Garden Retreat

Story by Anna Mason • Photography by Latonia Gaston

Carroll Samuelson was sketching ideas for her current garden before she even bought the house. At that time, the property didn’t have a garden at all, just a steeply sloped 1-acre backyard that went mostly untouched by its owner. Today, that expansive, lopsided space has been transformed into a beautiful, wonder-filled garden.

Carroll didn’t always have space to keep a garden like the one she has now, but she has always loved them. “I was influenced from my earliest childhood,” she says. “We lived in Pasadena, California, near two very large public gardens. I would ride my bike to one or the other after school, and I would sit and sketch for hours. I think my eye was set on wide, graceful curving paths and places to sit and things to look at.” Before buying her current house, the ‘log palace’ as her friends call it, Carroll lived in a townhouse with a miniature garden.
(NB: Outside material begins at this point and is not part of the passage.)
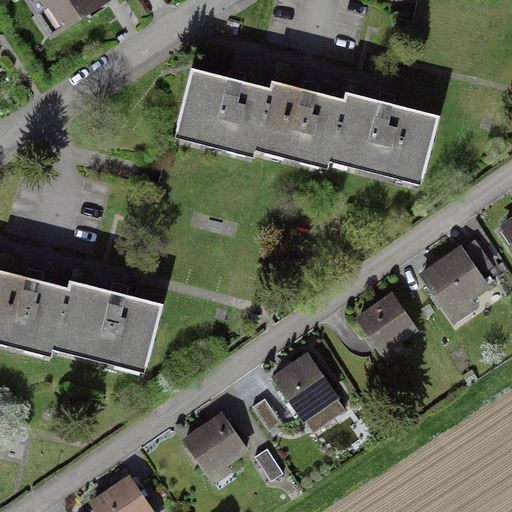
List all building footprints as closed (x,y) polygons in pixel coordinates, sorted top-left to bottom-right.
[(43,11),(56,32),(104,2),(103,0),(27,0),(37,15),(43,11)] [(329,164),(330,157),(421,180),(437,118),(391,107),(346,96),(344,103),(308,94),(272,85),(270,91),(230,82),(190,72),(175,133),(255,153),(256,146),(329,164)] [(511,222),(503,229),(511,242),(511,222)] [(489,268),(472,243),(422,278),(453,323),(474,308),(469,299),(484,289),(476,277),(489,268)] [(69,283),(67,290),(31,281),(0,273),(0,338),(53,352),(55,344),(145,367),(160,306),(115,294),(69,283)] [(391,299),(357,322),(379,353),(413,329),(391,299)] [(274,381),(301,420),(334,397),(313,367),(310,369),(304,360),(274,381)] [(263,400),(251,408),(268,433),(280,425),(263,400)] [(211,483),(248,457),(220,419),(183,445),(211,483)] [(269,483),(282,475),(268,454),(256,462),(269,483)] [(149,511),(129,481),(91,506),(95,511),(149,511)]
Her current home, however, has all the space she needs. “I had a sketch of exactly what I wanted the garden to look like before I moved in,” says Carroll. She moved in 16 years ago, and she’s been working on her garden ever since. “It’s a labor of love. When I got the first part of it under control, I could have just stopped there, but I couldn’t.” Carroll didn’t hire a designer to plan her garden, and does most of the work herself, calling on a handyman only for the more physical tasks. “He takes a step back one day while we’re working, and says to me, this is starting to look exactly like you said it would!” says Carroll with a laugh.

The garden is the entirety of the backyard, and on a 1-acre lot that’s a lot of room to grow. “I believe in defined entrances and exits to a garden,” says Carroll. “When you pass through the gate at the entrance, you experience a sort of transport. The rest of the world stays outside, and inside it’s peaceful.” The garden is mostly perennials, and Carroll doesn’t grow fruits or vegetables, preferring to buy them at local farmers markets. “I stick with things that I know will grow,” she says. “It’s not cheap to experiment with plants.”

Choosing to stick with plants she knows doesn’t mean Carroll always plays it safe. “I’m not afraid,” she says. “Bringing in a bulldozer and a rock the size of a VW bug are bold moves.” That rock is a centerpiece of sorts, sitting between diagonal paths and providing an anchor for everything around it. Carroll sets the garden décor up the same way every year, knowing what works where and keeping it that way. She knows what to expect from her garden usually, but this summer the weather made things unpredictable.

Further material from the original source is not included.